__Assignment__:
Can you copy all of the lines below character for character, leaving out the pictures?

:: Raw data

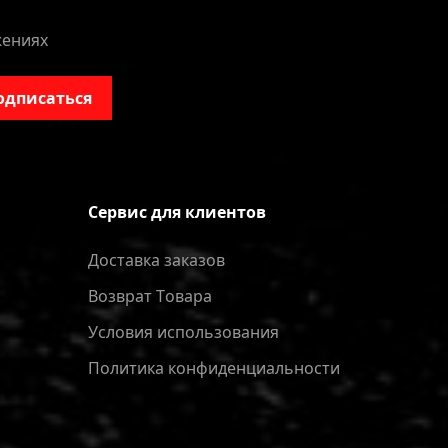
жениях
одписаться
Сервис для клиентов
Доставка заказов
Bозврат Tовара
Условия использования
Политика конфиденциальности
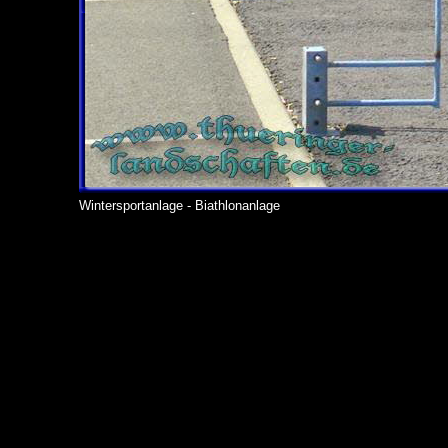
Wintersportanlage - Biathlonanlage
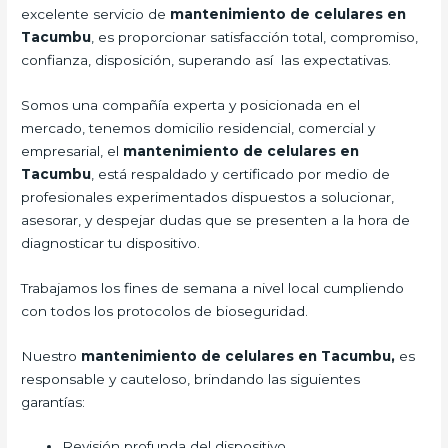
excelente servicio de
mantenimiento de celulares en
Tacumbu
, es proporcionar satisfacción total, compromiso,
confianza, disposición, superando así las expectativas.
Somos una compañía experta y posicionada en el
mercado, tenemos domicilio residencial, comercial y
empresarial, el
mantenimiento de celulares en
Tacumbu
, está respaldado y certificado por medio de
profesionales experimentados dispuestos a solucionar,
asesorar, y despejar dudas que se presenten a la hora de
diagnosticar tu dispositivo.
Trabajamos los fines de semana a nivel local cumpliendo
con todos los protocolos de bioseguridad.
Nuestro
mantenimiento de celulares en Tacumbu,
es
responsable y cauteloso, brindando las siguientes
garantías:
Revisión profunda del dispositivo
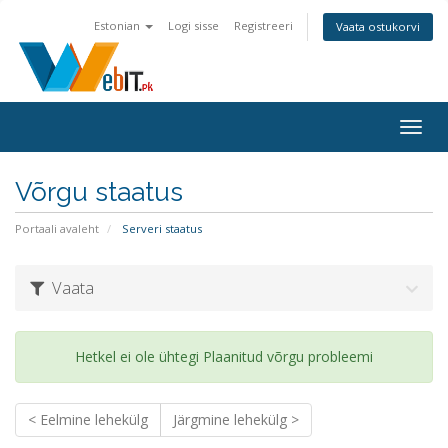
Estonian
Logi sisse
Registreeri
Vaata ostukorvi
Togg
navig
Võrgu staatus
Portaali avaleht
Serveri staatus
Vaata
Hetkel ei ole ühtegi Plaanitud võrgu probleemi
< Eelmine lehekülg
Järgmine lehekülg >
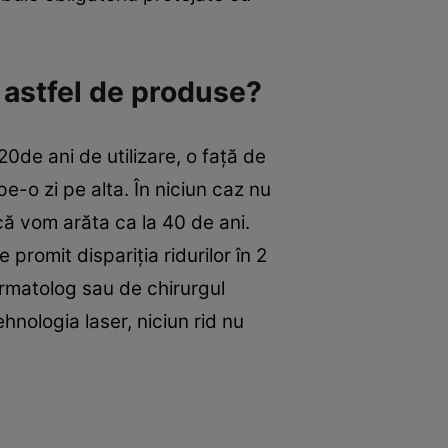
 astfel de produse?
20de ani de utilizare, o faţă de
e-o zi pe alta. În niciun caz nu
că vom arăta ca la 40 de ani.
romit dispariţia ridurilor în 2
dermatolog sau de chirurgul
ehnologia laser, niciun rid nu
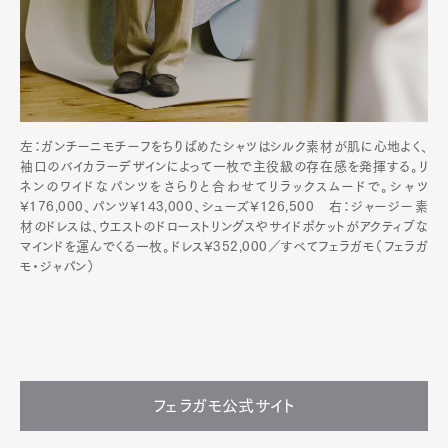
左：ガンチーニモチーフをちりばめたシャツはシルク素材が肌に心地よく、
袖口のバイカラーデザインによって一枚で主役級の存在感を発揮する。リ
ネンのワイドなパンツをさらりと合わせてリラックスムードで。シャツ
¥176,000、パンツ¥143,000、シューズ¥126,500 右：ジャージー素
材のドレスは、ウエストのドローストリングスやサイドポケットがアクティブな
マインドを運んでくる一枚。ドレス¥352,000／すべてフェラガモ（フェラガ
モ・ジャパン）
フェラガモ公式サイト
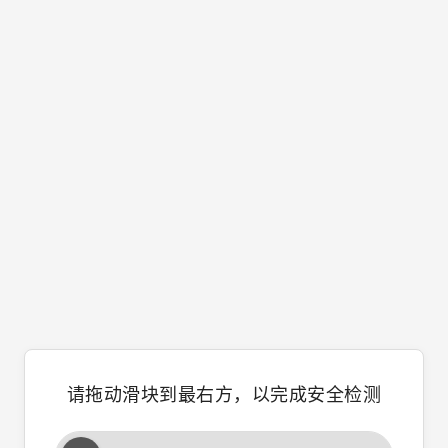
请拖动滑块到最右方，以完成安全检测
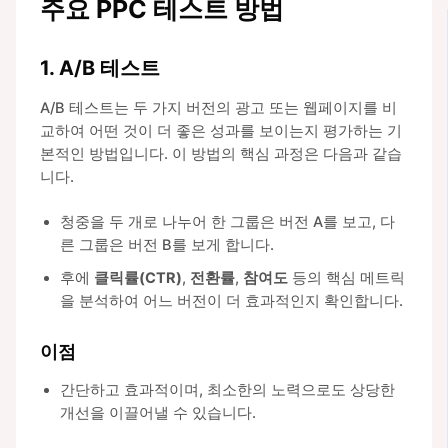
주요 PPC 테스트 방법
1. A/B 테스트
A/B 테스트는 두 가지 버전의 광고 또는 웹페이지를 비
교하여 어떤 것이 더 좋은 성과를 보이는지 평가하는 기
본적인 방법입니다. 이 방법의 핵심 과정은 다음과 같습
니다.
청중을 두 개로 나누어 한 그룹은 버전 A를 보고, 다
른 그룹은 버전 B를 보게 합니다.
후에
클릭률(CTR)
,
전환률
,
참여도
등의 핵심 메트릭
을 분석하여 어느 버전이 더 효과적인지 확인합니다.
이점
간단하고 효과적이며, 최소한의 노력으로도 상당한
개선을 이끌어낼 수 있습니다.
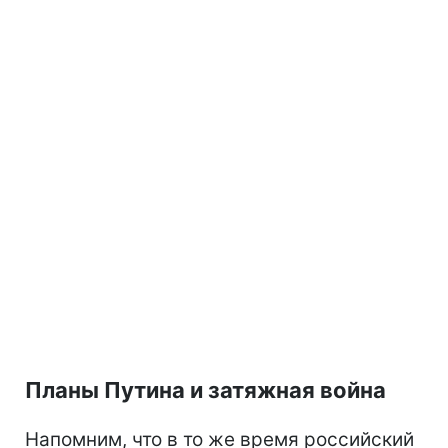
Планы Путина и затяжная война
Напомним, что в то же время российский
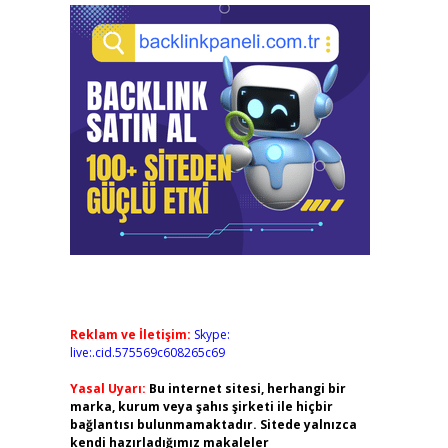
Reklam ve İletişim:
Skype:
live:.cid.575569c608265c69
Yasal Uyarı:
Bu internet sitesi, herhangi bir
marka, kurum veya şahıs şirketi ile hiçbir
bağlantısı bulunmamaktadır. Sitede yalnızca
kendi hazırladığımız makaleler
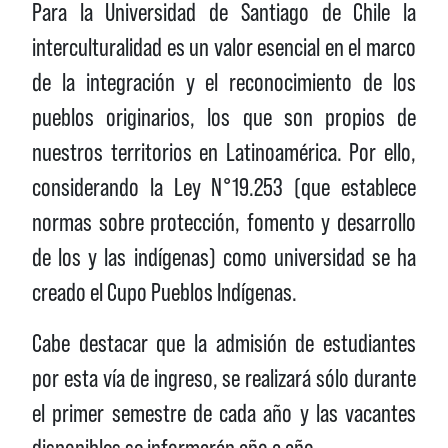
Para la Universidad de Santiago de Chile la
interculturalidad es un valor esencial en el marco
de la integración y el reconocimiento de los
pueblos originarios, los que son propios de
nuestros territorios en Latinoamérica. Por ello,
considerando la Ley N°19.253 (que establece
normas sobre protección, fomento y desarrollo
de los y las indígenas) como universidad se ha
creado el Cupo Pueblos Indígenas.
Cabe destacar que la admisión de estudiantes
por esta vía de ingreso, se realizará sólo durante
el primer semestre de cada año y las vacantes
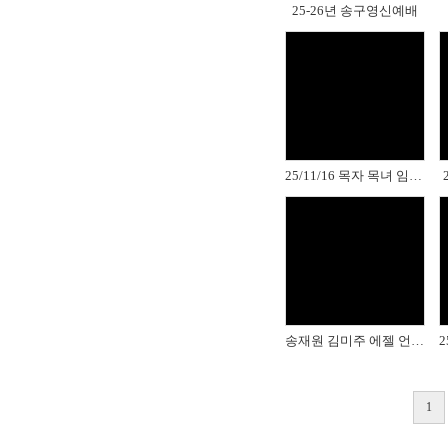
25-26년 송구영신예배
Views
25/11/16 목자 목녀 임명식
Views
송재원 김미주 에젤 언약식
1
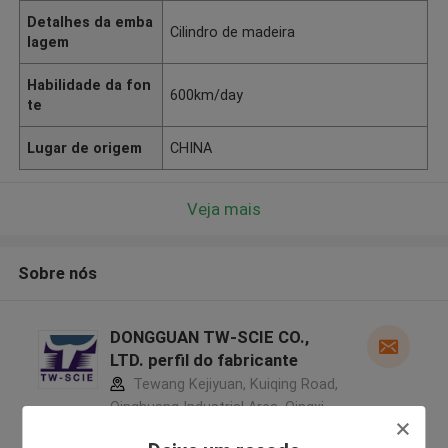
Detalhes da emba
Cilindro de madeira
lagem
Habilidade da fon
600km/day
te
Lugar de origem
CHINA
Veja mais
Sobre nós
DONGGUAN TW-SCIE CO.,
LTD. perfil do fabricante
Tewang Kejiyuan, Kuiqing Road,
Qinghuang Industrial Area, Qingxi
Town, Dongguan, Guangdong,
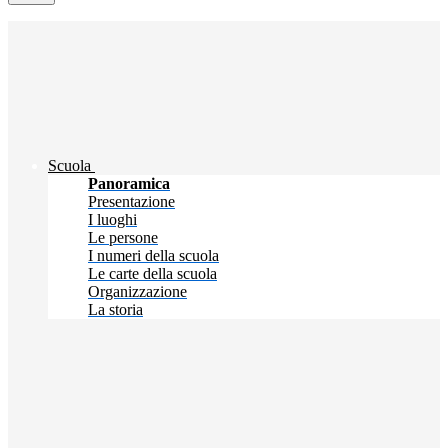
Scuola
Panoramica
Presentazione
I luoghi
Le persone
I numeri della scuola
Le carte della scuola
Organizzazione
La storia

::::

__Solution__:
жениях
одписаться
Сервис для клиентов
Доставка заказов
Bозврат Tовара
Условия использования
Политика конфиденциальности
Wintersportanlage - Biathlonanlage
excelente servicio de
mantenimiento de celulares en
Tacumbu
, es proporcionar satisfacción total, compromiso,
confianza, disposición, superando así las expectativas.
Somos una compañía experta y posicionada en el
mercado, tenemos domicilio residencial, comercial y
empresarial, el
mantenimiento de celulares en
Tacumbu
, está respaldado y certificado por medio de
profesionales experimentados dispuestos a solucionar,
asesorar, y despejar dudas que se presenten a la hora de
diagnosticar tu dispositivo.
Trabajamos los fines de semana a nivel local cumpliendo
con todos los protocolos de bioseguridad.
Nuestro
mantenimiento de celulares en Tacumbu,
es
responsable y cauteloso, brindando las siguientes
garantías:
Revisión profunda del dispositivo
Estonian
Logi sisse
Registreeri
Vaata ostukorvi
Togg
navig
Võrgu staatus
Portaali avaleht
Serveri staatus
Vaata
Hetkel ei ole ühtegi Plaanitud võrgu probleemi
< Eelmine lehekülg
Järgmine lehekülg >
 astfel de produse?
20de ani de utilizare, o faţă de
e-o zi pe alta. În niciun caz nu
că vom arăta ca la 40 de ani.
romit dispariţia ridurilor în 2
dermatolog sau de chirurgul
ehnologia laser, niciun rid nu
左：ガンチーニモチーフをちりばめたシャツはシルク素材が肌に心地よく、
袖口のバイカラーデザインによって一枚で主役級の存在感を発揮する。リ
ネンのワイドなパンツをさらりと合わせてリラックスムードで。シャツ
¥176,000、パンツ¥143,000、シューズ¥126,500 右：ジャージー素
材のドレスは、ウエストのドローストリングスやサイドポケットがアクティブな
マインドを運んでくる一枚。ドレス¥352,000／すべてフェラガモ（フェラガ
モ・ジャパン）
フェラガモ公式サイト
请拖动滑块到最右方，以完成安全检测
주요 PPC 테스트 방법
1. A/B 테스트
A/B 테스트는 두 가지 버전의 광고 또는 웹페이지를 비
교하여 어떤 것이 더 좋은 성과를 보이는지 평가하는 기
본적인 방법입니다. 이 방법의 핵심 과정은 다음과 같습
니다.
청중을 두 개로 나누어 한 그룹은 버전 A를 보고, 다
른 그룹은 버전 B를 보게 합니다.
후에
클릭률(CTR)
,
전환률
,
참여도
등의 핵심 메트릭
을 분석하여 어느 버전이 더 효과적인지 확인합니다.
이점
간단하고 효과적이며, 최소한의 노력으로도 상당한
개선을 이끌어낼 수 있습니다.
Планы Путина и затяжная война
Напомним, что в то же время российский
Reklam ve İletişim:
Skype:
live:.cid.575569c608265c69
Yasal Uyarı:
Bu internet sitesi, herhangi bir
marka, kurum veya şahıs şirketi ile hiçbir
bağlantısı bulunmamaktadır. Sitede yalnızca
kendi hazırladığımız makaleler
Para la Universidad de Santiago de Chile la
interculturalidad es un valor esencial en el marco
de la integración y el reconocimiento de los
pueblos originarios, los que son propios de
nuestros territorios en Latinoamérica. Por ello,
considerando la Ley N°19.253 (que establece
normas sobre protección, fomento y desarrollo
de los y las indígenas) como universidad se ha
creado el Cupo Pueblos Indígenas.
Cabe destacar que la admisión de estudiantes
por esta vía de ingreso, se realizará sólo durante
el primer semestre de cada año y las vacantes
25-26년 송구영신예배
Views
25/11/16 목자 목녀 임명식
Views
송재원 김미주 에젤 언약식
1
Detalhes da emba
Cilindro de madeira
lagem
Habilidade da fon
600km/day
te
Lugar de origem
CHINA
Veja mais
Sobre nós
DONGGUAN TW-SCIE CO.,
LTD. perfil do fabricante
Tewang Kejiyuan, Kuiqing Road,
Qinghuang Industrial Area, Qingxi
Town, Dongguan, Guangdong,
Scuola
Panoramica
Presentazione
I luoghi
Le persone
I numeri della scuola
Le carte della scuola
Organizzazione
La storia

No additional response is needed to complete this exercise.